Despite the world’s bestselling automaker saying it was “heavily impacted” by the pandemic in the first nine months of 2020, it also reported better-than-expected sales in the three months through September.

This meant that the “declines in deliveries, sales revenue and profit as of the end of September were significantly more moderate than at the half-year mark,” VW said in a statement on Thursday.

As a result, the business engaged in worldwide countermeasures, including cutting costs, securing liquidity and decreasing the funds tied up in working capital, which led to the improvements in its latest earnings report.

The business is remaining cautiously optimistic about its outlook.

“Challenges will also arise particularly from the increasing intensity of competition, volatile commodity and foreign exchange markets and more stringent emissions-related requirements” VW said.
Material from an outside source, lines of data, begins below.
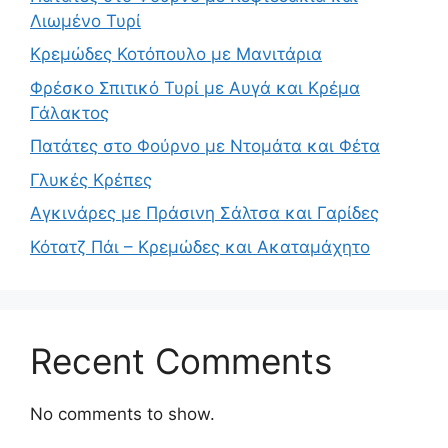
Λιωμένο Τυρί
Κρεμώδες Κοτόπουλο με Μανιτάρια
Φρέσκο Σπιτικό Τυρί με Αυγά και Κρέμα
Γάλακτος
Πατάτες στο Φούρνο με Ντομάτα και Φέτα
Γλυκές Κρέπες
Αγκινάρες με Πράσινη Σάλτσα και Γαρίδες
Κότατζ Πάι – Κρεμώδες και Ακαταμάχητο
Recent Comments
No comments to show.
READ MORE: European markets recover as governments struggle to contain COVID-19

“The sales revenue of the Volkswagen Group is expected to fall significantly below the previous year’s level as a result of the COVID-19 pandemic. Overall, the Volkswagen Group anticipates the operating result for 2020 before and including special items to be severely lower than in previous year; however, in positive territory.”

Volkswagen’s upbeat results suggest that the auto industry has been able to get through the global health pandemic better than analysts had expected. Yet, a second wave of surging cases and tightening lockdown restrictions in its home market of Germany and throughout Europe could undermine a full recovery.

Carmakers, such as Ford Motor Co (F), BMW AG (BMW.DE) and Fiat Chrysler Automobiles NV (FCAU), also reported better-than-expected results in the past week.